Lepidoptera : Tortricidae
Light Brown Apple Moth (Epiphyas postvittana) is a moth in the family Tortricidae. Light Brown Apple Moth (often abbreviated as LBAM) is native to south-eastern Australia and spread to Western Australia in the 1960s. It has become an invasive species in several other countries, including New Zealand, the UK, Ireland, France, and California and Hawaii in the US.
The moth itself is harmless, but its larvae are not. Light Brown Apple Moth larvae feed on a wide variety of plants and is one of the most polyphagous (i.e., able to feed on various kinds of food) insect pests we have in Australia. A recent study shows that Light Brown Apple Moth larvae can feed on at least 545 plant species in 363 genera from 121 plant families.
Control of any plant-damaging pest begins with keeping an eye on your plants and detecting pest damage early. It’s a matter of being out in your garden on a regular basis and being observant. For example, you could watch for minor leaf damage on your plants while you are watering the garden.
For this to work you will need to know what to look for (see Symptoms of Light Brown Apple Moth Damage). If you find damage, you should have a closer look to see if you can find the culprits – therefore, caterpillars. To confirm that it is Light Brown Apple Moth larvae causing the problem, you will need to know what they look like (see Description). If there aren’t too many larvae, you could squash them right then and there.
Prevention is always better than cure, and there are several things that you can do to prevent serious damage from Light Brown Apple Moth larvae (see How to Prevent Light Brown Apple Moth Appearing). Regular monitoring of your garden will ensure that a major infestation of pest caterpillars doesn’t occur ‘overnight’.
If you want to use a spray, try Yates Nature’s Way Caterpillar Killer - Dipel. The product is based on naturally occurring bacteria (Bacillus thuringiensis) which act as a stomach poison against caterpillars. The product will only affect caterpillars, so your ‘good bugs’ are safe. You need to find Light Brown Apple Moth larvae in the early stage, before they create their leaf shelters. Follow the label directions and it will work against Light Brown Apple Moth larvae in your garden.

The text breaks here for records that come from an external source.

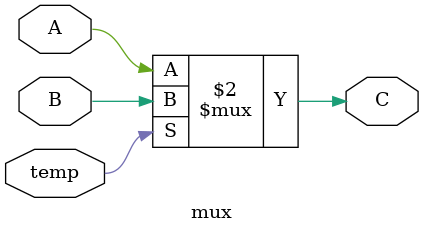
<source format=v>
`timescale 1ns / 1ps
module mux(
	input A,
	input B,
	input temp,
	output C
    );
	assign C=(temp==0)?A:B;
	
endmodule

</source>
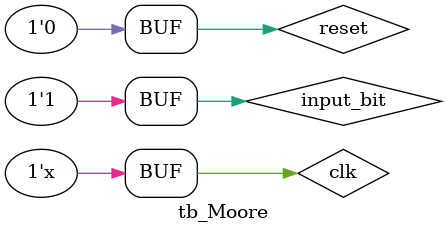
<source format=v>
`timescale 1ns / 1ps


module tb_Moore;
    reg input_bit;
    reg clk = 0;
    reg reset = 0;
    wire detected;
    always #5 clk=~clk;
    
    Moore uut (.input_bit(input_bit), .clk(clk), .reset(reset), .detected(detected));
initial begin
    #10 input_bit<=1;
    #10 input_bit<=0;
    #10 input_bit<=1;
    #10 input_bit<=0;
    #10 input_bit<=1;
    #10 input_bit<=1;
    
end
endmodule

</source>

Light Brown Apple Moth is a serious horticultural pest. Light Brown Apple Moth larvae are ‘leafrollers’ - meaning they tend to join two leaves together with silk, creating a protective shelter. This means the larvae are difficult to control with contact insecticides.
Light Brown Apple Moth adults are buff-coloured moths about 10 mm long that shelter in foliage during the day. The moths rest with their wings folded back over their bodies forming an arrowhead shape. When the moths assume this position, it is easy to see the differences between male and female moths. Female moths are almost completely buff coloured with an overall speckled appearance, and a single dark mark about a third of the way down the back. Male Light Brown Apple Moths are much less uniform in colour than females, and often have a motley appearance. The important distinguishing feature is that male moths usually are distinctly darker in the lower two thirds of their wings than the upper third.

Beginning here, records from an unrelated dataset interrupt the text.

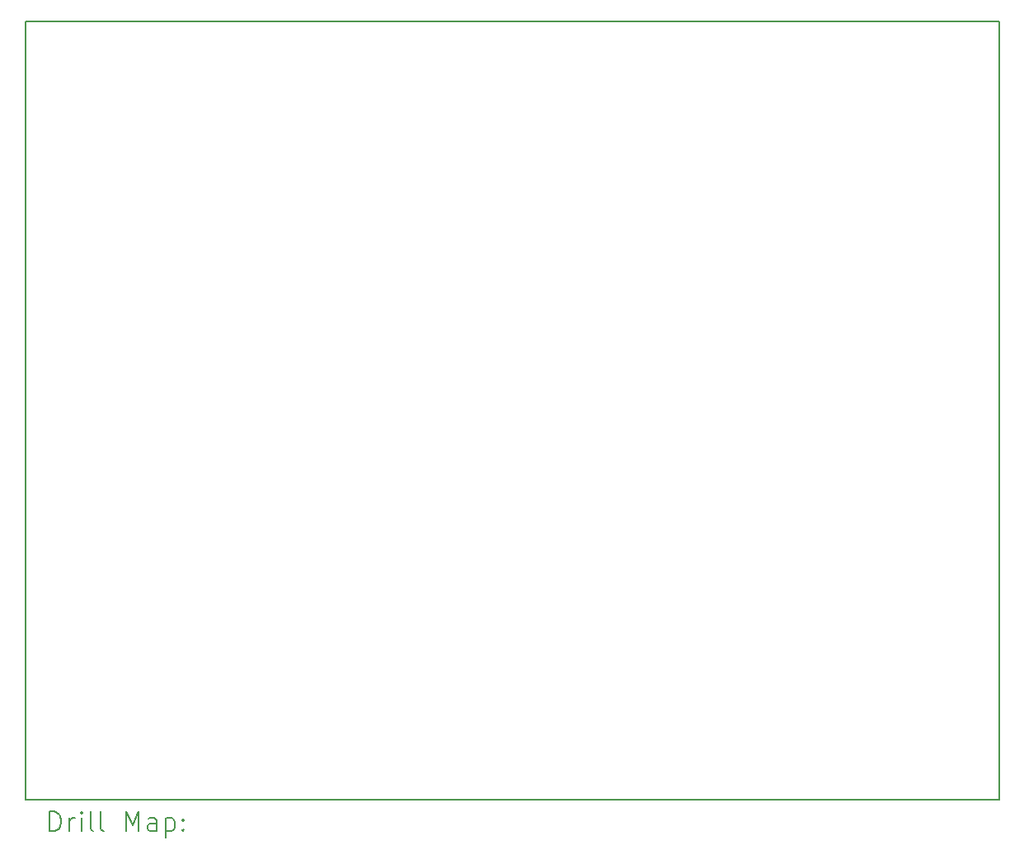
<source format=gbr>
%TF.GenerationSoftware,KiCad,Pcbnew,8.0.6*%
%TF.CreationDate,2024-11-18T21:00:38+01:00*%
%TF.ProjectId,pcb,7063622e-6b69-4636-9164-5f7063625858,rev?*%
%TF.SameCoordinates,Original*%
%TF.FileFunction,Drillmap*%
%TF.FilePolarity,Positive*%
%FSLAX45Y45*%
G04 Gerber Fmt 4.5, Leading zero omitted, Abs format (unit mm)*
G04 Created by KiCad (PCBNEW 8.0.6) date 2024-11-18 21:00:38*
%MOMM*%
%LPD*%
G01*
G04 APERTURE LIST*
%ADD10C,0.200000*%
G04 APERTURE END LIST*
D10*
X9950000Y-5050000D02*
X19950000Y-5050000D01*
X19950000Y-13050000D01*
X9950000Y-13050000D01*
X9950000Y-5050000D01*
X10200777Y-13371484D02*
X10200777Y-13171484D01*
X10200777Y-13171484D02*
X10248396Y-13171484D01*
X10248396Y-13171484D02*
X10276967Y-13181008D01*
X10276967Y-13181008D02*
X10296015Y-13200055D01*
X10296015Y-13200055D02*
X10305539Y-13219103D01*
X10305539Y-13219103D02*
X10315063Y-13257198D01*
X10315063Y-13257198D02*
X10315063Y-13285769D01*
X10315063Y-13285769D02*
X10305539Y-13323865D01*
X10305539Y-13323865D02*
X10296015Y-13342912D01*
X10296015Y-13342912D02*
X10276967Y-13361960D01*
X10276967Y-13361960D02*
X10248396Y-13371484D01*
X10248396Y-13371484D02*
X10200777Y-13371484D01*
X10400777Y-13371484D02*
X10400777Y-13238150D01*
X10400777Y-13276246D02*
X10410301Y-13257198D01*
X10410301Y-13257198D02*
X10419824Y-13247674D01*
X10419824Y-13247674D02*
X10438872Y-13238150D01*
X10438872Y-13238150D02*
X10457920Y-13238150D01*
X10524586Y-13371484D02*
X10524586Y-13238150D01*
X10524586Y-13171484D02*
X10515063Y-13181008D01*
X10515063Y-13181008D02*
X10524586Y-13190531D01*
X10524586Y-13190531D02*
X10534110Y-13181008D01*
X10534110Y-13181008D02*
X10524586Y-13171484D01*
X10524586Y-13171484D02*
X10524586Y-13190531D01*
X10648396Y-13371484D02*
X10629348Y-13361960D01*
X10629348Y-13361960D02*
X10619824Y-13342912D01*
X10619824Y-13342912D02*
X10619824Y-13171484D01*
X10753158Y-13371484D02*
X10734110Y-13361960D01*
X10734110Y-13361960D02*
X10724586Y-13342912D01*
X10724586Y-13342912D02*
X10724586Y-13171484D01*
X10981729Y-13371484D02*
X10981729Y-13171484D01*
X10981729Y-13171484D02*
X11048396Y-13314341D01*
X11048396Y-13314341D02*
X11115063Y-13171484D01*
X11115063Y-13171484D02*
X11115063Y-13371484D01*
X11296015Y-13371484D02*
X11296015Y-13266722D01*
X11296015Y-13266722D02*
X11286491Y-13247674D01*
X11286491Y-13247674D02*
X11267443Y-13238150D01*
X11267443Y-13238150D02*
X11229348Y-13238150D01*
X11229348Y-13238150D02*
X11210301Y-13247674D01*
X11296015Y-13361960D02*
X11276967Y-13371484D01*
X11276967Y-13371484D02*
X11229348Y-13371484D01*
X11229348Y-13371484D02*
X11210301Y-13361960D01*
X11210301Y-13361960D02*
X11200777Y-13342912D01*
X11200777Y-13342912D02*
X11200777Y-13323865D01*
X11200777Y-13323865D02*
X11210301Y-13304817D01*
X11210301Y-13304817D02*
X11229348Y-13295293D01*
X11229348Y-13295293D02*
X11276967Y-13295293D01*
X11276967Y-13295293D02*
X11296015Y-13285769D01*
X11391253Y-13238150D02*
X11391253Y-13438150D01*
X11391253Y-13247674D02*
X11410301Y-13238150D01*
X11410301Y-13238150D02*
X11448396Y-13238150D01*
X11448396Y-13238150D02*
X11467443Y-13247674D01*
X11467443Y-13247674D02*
X11476967Y-13257198D01*
X11476967Y-13257198D02*
X11486491Y-13276246D01*
X11486491Y-13276246D02*
X11486491Y-13333388D01*
X11486491Y-13333388D02*
X11476967Y-13352436D01*
X11476967Y-13352436D02*
X11467443Y-13361960D01*
X11467443Y-13361960D02*
X11448396Y-13371484D01*
X11448396Y-13371484D02*
X11410301Y-13371484D01*
X11410301Y-13371484D02*
X11391253Y-13361960D01*
X11572205Y-13352436D02*
X11581729Y-13361960D01*
X11581729Y-13361960D02*
X11572205Y-13371484D01*
X11572205Y-13371484D02*
X11562682Y-13361960D01*
X11562682Y-13361960D02*
X11572205Y-13352436D01*
X11572205Y-13352436D02*
X11572205Y-13371484D01*
X11572205Y-13247674D02*
X11581729Y-13257198D01*
X11581729Y-13257198D02*
X11572205Y-13266722D01*
X11572205Y-13266722D02*
X11562682Y-13257198D01*
X11562682Y-13257198D02*
X11572205Y-13247674D01*
X11572205Y-13247674D02*
X11572205Y-13266722D01*
M02*

</source>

Eggs are whitish to pale yellow when first laid and turn yellow-green as they mature. The eggs are flattened and broadly oval and are laid in overlapping scale-like or tile-like masses of about 25 to 35 eggs.
Larvae are yellowish-green in colour. When they hatch from eggs they are about 1.5 mm long, and later grow to about 15–20 mm long. Disturbed larvae wriggle rapidly away or drop down on a silken thread. Pupae are light brown, spindle-shaped and about 10 mm long.
Female Light Brown Apple Moths lay their scale-like eggs in batches of about 30 on the upper surfaces of leaves or fruit. Female moths lay 100 to 200 eggs over a 2 week period. Larvae hatch and crawl away, or drop away on silk threads, to spread out through the plant. Early stage Light Brown Apple Moth larvae settle on the underside of leaves and spin a protective web. Mature larvae web the sides of a leaf together, or web two adjacent leaves together, and larvae feed protected in these shelters.
Light Brown Apple Moth larvae pass through five to six instars and pupate in their shelters from which the next generation of moths emerge a few weeks later. Light Brown Apple Moth can have three to five generations each year with some generational overlap.